Cost of sales increased by approximately $484,000, or 1.3%, to approximately $38.8 million for the quarter ended September 30, 2012, from approximately $38.3 million for the quarter ended September 30, 2011. For the six months ended September 30, 2012, cost of sales decreased by approximately $2.4 million, or 2.7%, to approximately $85.4 million compared to $87.8 million for the same period in the prior year. The increase to cost of sales for the quarter ended September 30, 2012 can be related to increased shipping costs in the period, compared to the same period in the prior year, and the decrease to cost of sales for the six months ended September 30, 2012 is directly related to decreased sales. Cost of sales as a percent of sales was 66.7% and 65.8% for the quarters ended September 30, 2012 and 2011, respectively, and for the six months ended September 30, 2012 and 2011 the cost of sales was 67.2% and 66.6%, respectively. The percentage increases can be mainly attributed to an increase to shipping expenses.

Gross profit decreased by approximately $564,000, or 2.8%, to approximately $19.4 million for the quarter ended September 30, 2012, from approximately $19.9 million for the quarter ended September 30, 2011. For the six months ended September 30, 2012 gross profit decreased by approximately $2.3 million, or 5.4%, to approximately $41.7 million, compared to $44.0 million for the same period in the prior year. Gross profit as a percentage of sales was 33.3% and 34.2% for the three months ended September 30, 2012 and 2011, respectively, and for the six months ended September 30, 2012 and 2011, gross profit was 32.8% and 33.4%, respectively. The percentage decreases can be mainly attributed to an increase to shipping expenses.

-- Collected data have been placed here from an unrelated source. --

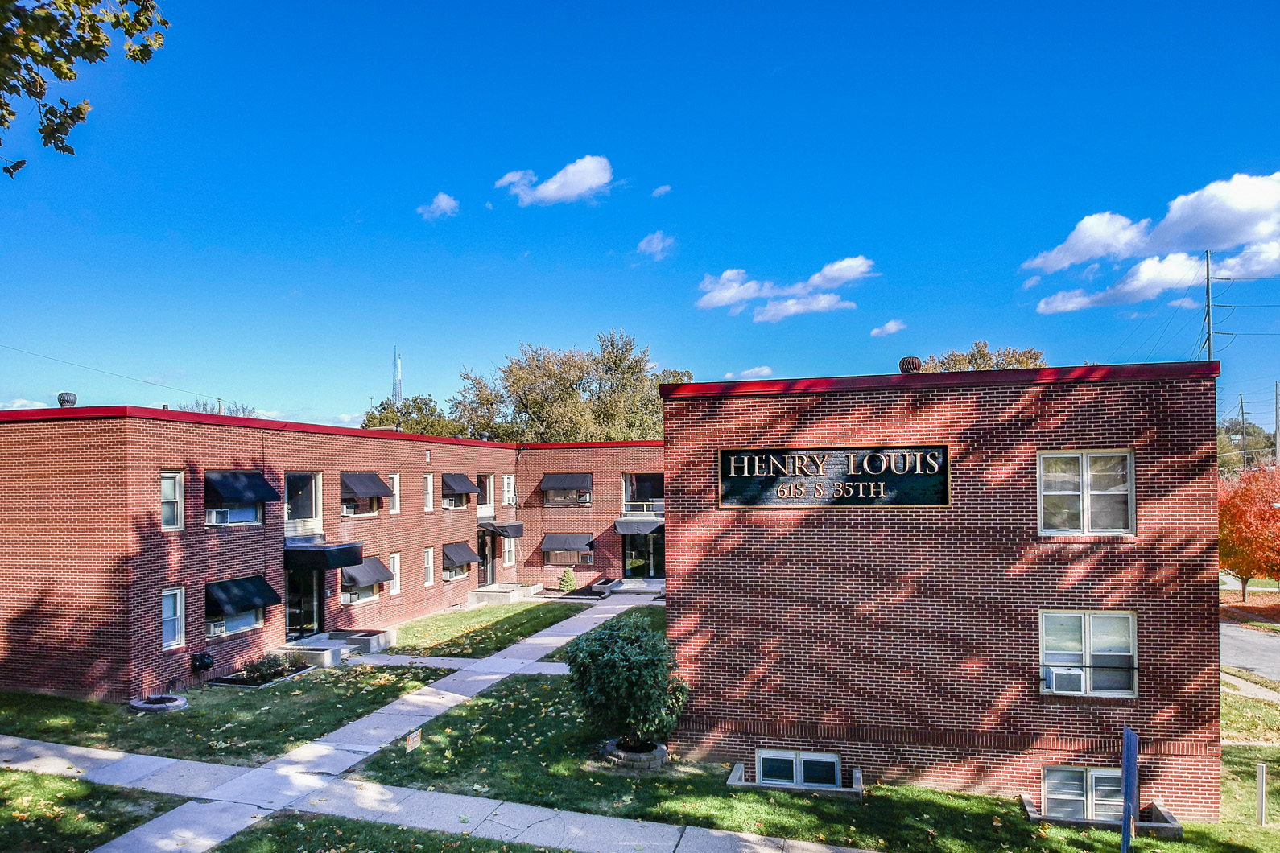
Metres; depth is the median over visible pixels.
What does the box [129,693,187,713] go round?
planter
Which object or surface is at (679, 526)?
brick building
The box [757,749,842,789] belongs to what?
basement window
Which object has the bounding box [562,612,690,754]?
shrub
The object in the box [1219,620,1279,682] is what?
road
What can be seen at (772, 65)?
sky
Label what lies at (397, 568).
window
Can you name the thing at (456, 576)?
window
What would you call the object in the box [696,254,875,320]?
cloud
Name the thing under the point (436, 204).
cloud
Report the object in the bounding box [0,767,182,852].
lawn
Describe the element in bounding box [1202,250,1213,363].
utility pole
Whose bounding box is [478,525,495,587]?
door
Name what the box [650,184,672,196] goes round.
cloud
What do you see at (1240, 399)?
utility pole
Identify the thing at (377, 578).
awning
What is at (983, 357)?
tree
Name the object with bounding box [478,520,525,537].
awning
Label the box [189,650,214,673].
hose reel
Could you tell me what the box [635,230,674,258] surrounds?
cloud
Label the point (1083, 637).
window
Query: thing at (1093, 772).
basement window
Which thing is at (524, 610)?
lawn
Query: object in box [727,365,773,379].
cloud
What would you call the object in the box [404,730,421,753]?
yard sign
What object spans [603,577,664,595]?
entrance step
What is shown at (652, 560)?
door
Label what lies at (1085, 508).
window
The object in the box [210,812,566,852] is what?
lawn
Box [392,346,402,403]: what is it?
radio tower
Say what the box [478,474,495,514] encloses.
window
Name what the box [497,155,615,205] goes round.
cloud
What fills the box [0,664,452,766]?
lawn
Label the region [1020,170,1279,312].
cloud
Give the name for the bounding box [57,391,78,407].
roof vent
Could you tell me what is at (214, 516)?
air conditioner
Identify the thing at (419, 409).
tree
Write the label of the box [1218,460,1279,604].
red tree
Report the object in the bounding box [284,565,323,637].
door
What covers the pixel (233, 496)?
awning
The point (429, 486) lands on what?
window
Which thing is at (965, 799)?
lawn
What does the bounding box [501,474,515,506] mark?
window
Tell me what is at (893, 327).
cloud
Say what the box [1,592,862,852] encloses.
walkway
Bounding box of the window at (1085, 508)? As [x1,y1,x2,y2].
[1037,448,1134,535]
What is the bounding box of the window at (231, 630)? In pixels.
[204,607,264,638]
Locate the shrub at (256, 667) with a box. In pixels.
[241,652,291,681]
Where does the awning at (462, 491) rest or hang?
attached to the brick building at (422, 461)
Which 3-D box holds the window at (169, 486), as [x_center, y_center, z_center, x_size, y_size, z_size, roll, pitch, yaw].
[-9.135,1.243,17.166,0.257,1.375,0.673,-1,-2,14]
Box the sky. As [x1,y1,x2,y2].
[0,0,1279,441]
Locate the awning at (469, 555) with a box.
[441,540,477,566]
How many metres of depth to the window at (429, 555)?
25.90 m
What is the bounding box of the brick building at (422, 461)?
[0,404,669,701]
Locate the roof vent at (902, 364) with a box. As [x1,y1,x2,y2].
[898,355,922,372]
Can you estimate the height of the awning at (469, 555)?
0.881 m
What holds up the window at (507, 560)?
in the brick building at (422, 461)
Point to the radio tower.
(397, 379)
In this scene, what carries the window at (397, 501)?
in the brick building at (422, 461)
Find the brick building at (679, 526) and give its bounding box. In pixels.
[663,358,1225,820]
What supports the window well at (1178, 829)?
on the lawn at (965, 799)
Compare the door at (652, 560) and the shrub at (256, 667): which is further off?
the door at (652, 560)
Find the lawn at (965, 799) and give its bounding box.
[360,668,1279,852]
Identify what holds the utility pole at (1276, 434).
on the ground
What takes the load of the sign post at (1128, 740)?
on the lawn at (965, 799)
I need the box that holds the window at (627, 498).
[622,471,664,512]
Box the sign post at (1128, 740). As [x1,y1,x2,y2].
[1120,726,1139,852]
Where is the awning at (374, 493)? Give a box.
[339,471,392,501]
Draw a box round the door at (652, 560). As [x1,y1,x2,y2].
[621,529,664,578]
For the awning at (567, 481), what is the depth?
33.10 m
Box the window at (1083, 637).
[1038,609,1136,697]
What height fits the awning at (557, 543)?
0.924 m
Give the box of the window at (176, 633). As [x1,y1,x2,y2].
[161,586,186,649]
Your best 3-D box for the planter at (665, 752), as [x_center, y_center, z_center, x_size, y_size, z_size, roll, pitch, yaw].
[-0.045,4.868,13.573,1.089,0.308,1.089,-1,-2,14]
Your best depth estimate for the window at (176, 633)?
16.97 m
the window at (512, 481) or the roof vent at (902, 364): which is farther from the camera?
the window at (512, 481)
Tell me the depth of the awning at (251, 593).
18.44 m
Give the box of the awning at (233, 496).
[205,470,283,503]
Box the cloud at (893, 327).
[869,318,906,337]
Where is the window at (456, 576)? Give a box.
[443,563,470,580]
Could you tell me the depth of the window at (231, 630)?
18.80 m
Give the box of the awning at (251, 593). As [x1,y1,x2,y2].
[205,574,281,615]
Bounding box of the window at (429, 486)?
[422,472,434,510]
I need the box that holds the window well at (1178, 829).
[1019,793,1180,836]
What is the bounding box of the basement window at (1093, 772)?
[1040,764,1124,822]
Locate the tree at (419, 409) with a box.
[362,392,462,436]
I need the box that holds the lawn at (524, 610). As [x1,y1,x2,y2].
[381,598,589,659]
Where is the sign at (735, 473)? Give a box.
[718,445,949,506]
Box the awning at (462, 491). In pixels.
[441,472,478,494]
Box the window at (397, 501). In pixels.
[388,472,400,515]
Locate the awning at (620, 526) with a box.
[613,516,664,534]
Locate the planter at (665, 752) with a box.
[601,738,668,768]
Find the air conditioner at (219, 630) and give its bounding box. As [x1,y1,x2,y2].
[207,620,226,636]
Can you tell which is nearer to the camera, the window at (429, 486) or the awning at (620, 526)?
the window at (429, 486)
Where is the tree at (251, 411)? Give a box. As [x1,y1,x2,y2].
[175,396,255,415]
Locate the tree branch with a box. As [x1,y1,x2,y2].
[0,0,168,177]
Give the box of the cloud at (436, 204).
[417,193,460,218]
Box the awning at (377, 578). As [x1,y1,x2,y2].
[338,557,393,589]
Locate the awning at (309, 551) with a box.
[284,540,365,568]
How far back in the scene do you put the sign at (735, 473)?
13.29 m
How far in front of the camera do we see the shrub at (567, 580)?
31.49 m
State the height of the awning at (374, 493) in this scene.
0.925 m
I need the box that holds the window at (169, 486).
[159,470,184,531]
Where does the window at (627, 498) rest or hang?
in the brick building at (422, 461)
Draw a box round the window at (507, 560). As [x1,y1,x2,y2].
[502,536,516,567]
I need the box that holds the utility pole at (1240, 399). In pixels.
[1237,393,1248,468]
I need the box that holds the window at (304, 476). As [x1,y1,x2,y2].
[283,471,322,529]
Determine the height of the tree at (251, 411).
11.585 m
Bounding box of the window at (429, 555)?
[422,546,435,587]
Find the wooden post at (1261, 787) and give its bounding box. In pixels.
[1255,761,1266,824]
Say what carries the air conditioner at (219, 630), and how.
in the window at (231, 630)
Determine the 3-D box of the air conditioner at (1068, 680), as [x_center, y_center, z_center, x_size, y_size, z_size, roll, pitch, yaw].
[6.059,3.408,12.491,0.667,0.327,0.491,-1,-2,14]
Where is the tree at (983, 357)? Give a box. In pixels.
[920,340,1050,371]
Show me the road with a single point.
(1238, 662)
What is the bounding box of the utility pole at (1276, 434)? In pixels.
[1273,379,1279,464]
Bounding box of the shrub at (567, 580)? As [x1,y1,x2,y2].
[557,567,577,593]
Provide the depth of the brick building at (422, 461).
18.69 m
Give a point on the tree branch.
(61, 71)
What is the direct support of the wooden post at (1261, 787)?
on the lawn at (965, 799)
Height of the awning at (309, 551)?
0.562 m
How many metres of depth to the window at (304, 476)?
22.11 m
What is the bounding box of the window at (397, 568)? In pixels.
[388,552,402,594]
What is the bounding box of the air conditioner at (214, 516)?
[206,507,231,524]
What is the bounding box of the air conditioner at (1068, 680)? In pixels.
[1044,666,1086,693]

Advertising expenses decreased by approximately $480,000, or 6.1%, to approximately $7.4 million for the quarter ended September 30, 2012, from approximately $7.9 million for the quarter ended September 30, 2011. For the six months ended September 30, 2012, advertising expenses decreased by approximately $730,000, or 4.1%, to approximately $17.3 million compared to advertising expenses of approximately $18.0 million for the six months ended September 30, 2011. The decrease in advertising expenses for the three and six months ended September 30, 2012 can be attributed to reduced advertising due to the unavailability of television remnant space inventory. The advertising costs of acquiring a new customer, defined as total advertising costs divided by new customers acquired, decreased to $42 for the quarter ended September 30, 2012, compared to $43 for the quarter ended September 30, 2011. For the six months ended September 30, 2012 the advertising costs of acquiring a new customer increased to $46, compared to $44 for the same period in the prior year. Advertising cost of acquiring a new customer can be impacted by the advertising environment, the effectiveness of our advertising creative, increased advertising spending, and price competition. Historically, the advertising environment fluctuates due to supply and demand. A more favorable advertising environment may positively impact future new order sales, whereas a less favorable advertising environment may negatively impact future new order sales.